(Recorded data)

○ ○ ○ ○ ○ ○ ○

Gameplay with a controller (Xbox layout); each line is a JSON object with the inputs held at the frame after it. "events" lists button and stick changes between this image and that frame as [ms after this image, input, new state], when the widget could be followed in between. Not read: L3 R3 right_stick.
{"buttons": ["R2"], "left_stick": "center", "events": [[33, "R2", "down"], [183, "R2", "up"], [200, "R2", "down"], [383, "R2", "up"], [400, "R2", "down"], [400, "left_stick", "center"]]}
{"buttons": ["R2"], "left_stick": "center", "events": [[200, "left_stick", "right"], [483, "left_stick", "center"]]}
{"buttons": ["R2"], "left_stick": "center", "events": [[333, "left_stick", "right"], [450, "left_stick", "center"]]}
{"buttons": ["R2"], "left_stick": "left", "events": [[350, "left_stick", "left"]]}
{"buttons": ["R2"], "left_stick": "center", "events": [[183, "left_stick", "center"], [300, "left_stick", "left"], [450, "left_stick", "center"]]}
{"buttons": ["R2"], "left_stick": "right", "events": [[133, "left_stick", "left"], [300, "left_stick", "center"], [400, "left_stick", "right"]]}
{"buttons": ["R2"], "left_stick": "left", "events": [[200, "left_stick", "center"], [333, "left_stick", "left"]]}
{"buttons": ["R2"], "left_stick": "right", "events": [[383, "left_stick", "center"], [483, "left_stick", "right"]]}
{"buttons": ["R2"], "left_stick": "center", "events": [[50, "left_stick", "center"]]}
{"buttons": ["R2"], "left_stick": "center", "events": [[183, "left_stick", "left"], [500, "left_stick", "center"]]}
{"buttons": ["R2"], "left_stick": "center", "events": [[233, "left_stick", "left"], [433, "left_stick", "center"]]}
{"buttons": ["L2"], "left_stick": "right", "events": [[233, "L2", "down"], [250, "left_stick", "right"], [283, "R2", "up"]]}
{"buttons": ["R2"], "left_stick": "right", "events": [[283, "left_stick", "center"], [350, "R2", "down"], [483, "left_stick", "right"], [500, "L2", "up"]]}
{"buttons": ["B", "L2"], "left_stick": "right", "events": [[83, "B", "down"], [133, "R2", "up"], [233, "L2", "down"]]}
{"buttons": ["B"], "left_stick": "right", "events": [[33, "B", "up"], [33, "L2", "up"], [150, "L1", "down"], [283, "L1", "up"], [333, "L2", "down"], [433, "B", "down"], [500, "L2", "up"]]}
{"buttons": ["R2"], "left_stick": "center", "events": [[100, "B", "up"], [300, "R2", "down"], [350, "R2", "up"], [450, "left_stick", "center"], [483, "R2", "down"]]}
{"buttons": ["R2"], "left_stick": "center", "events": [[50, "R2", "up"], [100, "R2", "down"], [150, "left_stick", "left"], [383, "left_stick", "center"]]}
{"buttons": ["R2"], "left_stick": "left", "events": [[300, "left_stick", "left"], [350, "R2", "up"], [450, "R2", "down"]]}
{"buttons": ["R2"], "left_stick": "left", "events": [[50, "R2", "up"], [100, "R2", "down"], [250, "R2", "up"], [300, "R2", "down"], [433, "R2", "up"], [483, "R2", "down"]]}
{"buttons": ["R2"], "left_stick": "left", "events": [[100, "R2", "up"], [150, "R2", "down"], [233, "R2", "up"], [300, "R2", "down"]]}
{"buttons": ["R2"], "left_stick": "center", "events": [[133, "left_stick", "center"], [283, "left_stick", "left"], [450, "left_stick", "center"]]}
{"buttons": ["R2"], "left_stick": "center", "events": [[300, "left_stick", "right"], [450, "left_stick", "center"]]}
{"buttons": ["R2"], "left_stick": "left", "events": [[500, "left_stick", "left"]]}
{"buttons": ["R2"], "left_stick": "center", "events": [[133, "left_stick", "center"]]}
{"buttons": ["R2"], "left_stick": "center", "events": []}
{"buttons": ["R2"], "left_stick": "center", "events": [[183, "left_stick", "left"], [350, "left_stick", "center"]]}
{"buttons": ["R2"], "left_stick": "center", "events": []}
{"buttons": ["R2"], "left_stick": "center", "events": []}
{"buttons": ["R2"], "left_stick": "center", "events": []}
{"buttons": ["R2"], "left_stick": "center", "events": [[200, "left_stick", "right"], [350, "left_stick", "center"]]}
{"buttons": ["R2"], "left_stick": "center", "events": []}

○ ○ ○ ○ ○ ○ ○

> **What you have to do**
Restate each entry word for word.

> **Answer to this problem**
Gameplay with a controller (Xbox layout); each line is a JSON object with the inputs held at the frame after it. "events" lists button and stick changes between this image and that frame as [ms after this image, input, new state], when the widget could be followed in between. Not read: L3 R3 right_stick.
{"buttons": ["R2"], "left_stick": "center", "events": [[33, "R2", "down"], [183, "R2", "up"], [200, "R2", "down"], [383, "R2", "up"], [400, "R2", "down"], [400, "left_stick", "center"]]}
{"buttons": ["R2"], "left_stick": "center", "events": [[200, "left_stick", "right"], [483, "left_stick", "center"]]}
{"buttons": ["R2"], "left_stick": "center", "events": [[333, "left_stick", "right"], [450, "left_stick", "center"]]}
{"buttons": ["R2"], "left_stick": "left", "events": [[350, "left_stick", "left"]]}
{"buttons": ["R2"], "left_stick": "center", "events": [[183, "left_stick", "center"], [300, "left_stick", "left"], [450, "left_stick", "center"]]}
{"buttons": ["R2"], "left_stick": "right", "events": [[133, "left_stick", "left"], [300, "left_stick", "center"], [400, "left_stick", "right"]]}
{"buttons": ["R2"], "left_stick": "left", "events": [[200, "left_stick", "center"], [333, "left_stick", "left"]]}
{"buttons": ["R2"], "left_stick": "right", "events": [[383, "left_stick", "center"], [483, "left_stick", "right"]]}
{"buttons": ["R2"], "left_stick": "center", "events": [[50, "left_stick", "center"]]}
{"buttons": ["R2"], "left_stick": "center", "events": [[183, "left_stick", "left"], [500, "left_stick", "center"]]}
{"buttons": ["R2"], "left_stick": "center", "events": [[233, "left_stick", "left"], [433, "left_stick", "center"]]}
{"buttons": ["L2"], "left_stick": "right", "events": [[233, "L2", "down"], [250, "left_stick", "right"], [283, "R2", "up"]]}
{"buttons": ["R2"], "left_stick": "right", "events": [[283, "left_stick", "center"], [350, "R2", "down"], [483, "left_stick", "right"], [500, "L2", "up"]]}
{"buttons": ["B", "L2"], "left_stick": "right", "events": [[83, "B", "down"], [133, "R2", "up"], [233, "L2", "down"]]}
{"buttons": ["B"], "left_stick": "right", "events": [[33, "B", "up"], [33, "L2", "up"], [150, "L1", "down"], [283, "L1", "up"], [333, "L2", "down"], [433, "B", "down"], [500, "L2", "up"]]}
{"buttons": ["R2"], "left_stick": "center", "events": [[100, "B", "up"], [300, "R2", "down"], [350, "R2", "up"], [450, "left_stick", "center"], [483, "R2", "down"]]}
{"buttons": ["R2"], "left_stick": "center", "events": [[50, "R2", "up"], [100, "R2", "down"], [150, "left_stick", "left"], [383, "left_stick", "center"]]}
{"buttons": ["R2"], "left_stick": "left", "events": [[300, "left_stick", "left"], [350, "R2", "up"], [450, "R2", "down"]]}
{"buttons": ["R2"], "left_stick": "left", "events": [[50, "R2", "up"], [100, "R2", "down"], [250, "R2", "up"], [300, "R2", "down"], [433, "R2", "up"], [483, "R2", "down"]]}
{"buttons": ["R2"], "left_stick": "left", "events": [[100, "R2", "up"], [150, "R2", "down"], [233, "R2", "up"], [300, "R2", "down"]]}
{"buttons": ["R2"], "left_stick": "center", "events": [[133, "left_stick", "center"], [283, "left_stick", "left"], [450, "left_stick", "center"]]}
{"buttons": ["R2"], "left_stick": "center", "events": [[300, "left_stick", "right"], [450, "left_stick", "center"]]}
{"buttons": ["R2"], "left_stick": "left", "events": [[500, "left_stick", "left"]]}
{"buttons": ["R2"], "left_stick": "center", "events": [[133, "left_stick", "center"]]}
{"buttons": ["R2"], "left_stick": "center", "events": []}
{"buttons": ["R2"], "left_stick": "center", "events": [[183, "left_stick", "left"], [350, "left_stick", "center"]]}
{"buttons": ["R2"], "left_stick": "center", "events": []}
{"buttons": ["R2"], "left_stick": "center", "events": []}
{"buttons": ["R2"], "left_stick": "center", "events": []}
{"buttons": ["R2"], "left_stick": "center", "events": [[200, "left_stick", "right"], [350, "left_stick", "center"]]}
{"buttons": ["R2"], "left_stick": "center", "events": []}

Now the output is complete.